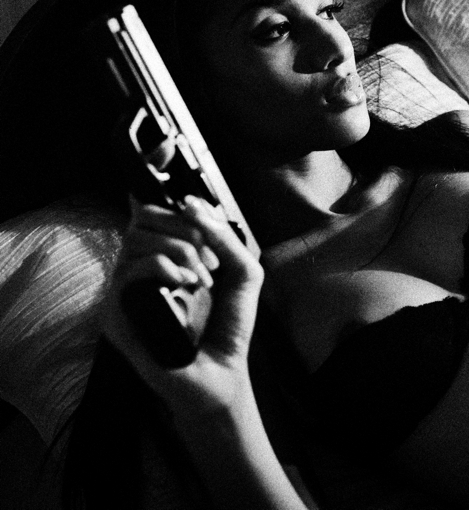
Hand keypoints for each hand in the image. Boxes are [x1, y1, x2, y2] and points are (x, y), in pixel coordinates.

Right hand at [101, 193, 263, 417]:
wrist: (222, 373)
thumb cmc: (229, 327)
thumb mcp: (242, 273)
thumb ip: (224, 237)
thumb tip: (192, 204)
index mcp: (166, 256)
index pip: (155, 212)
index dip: (179, 208)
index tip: (204, 222)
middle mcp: (141, 268)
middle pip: (144, 218)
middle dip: (185, 230)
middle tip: (210, 259)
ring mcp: (126, 289)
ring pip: (137, 239)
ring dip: (181, 251)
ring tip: (203, 279)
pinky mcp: (117, 311)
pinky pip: (130, 270)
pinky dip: (165, 269)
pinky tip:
■ ■ ■ ■
To do: Looking back at the data above, tally each line that includes the word "middle", then answer with the total alone.

Solution below: 4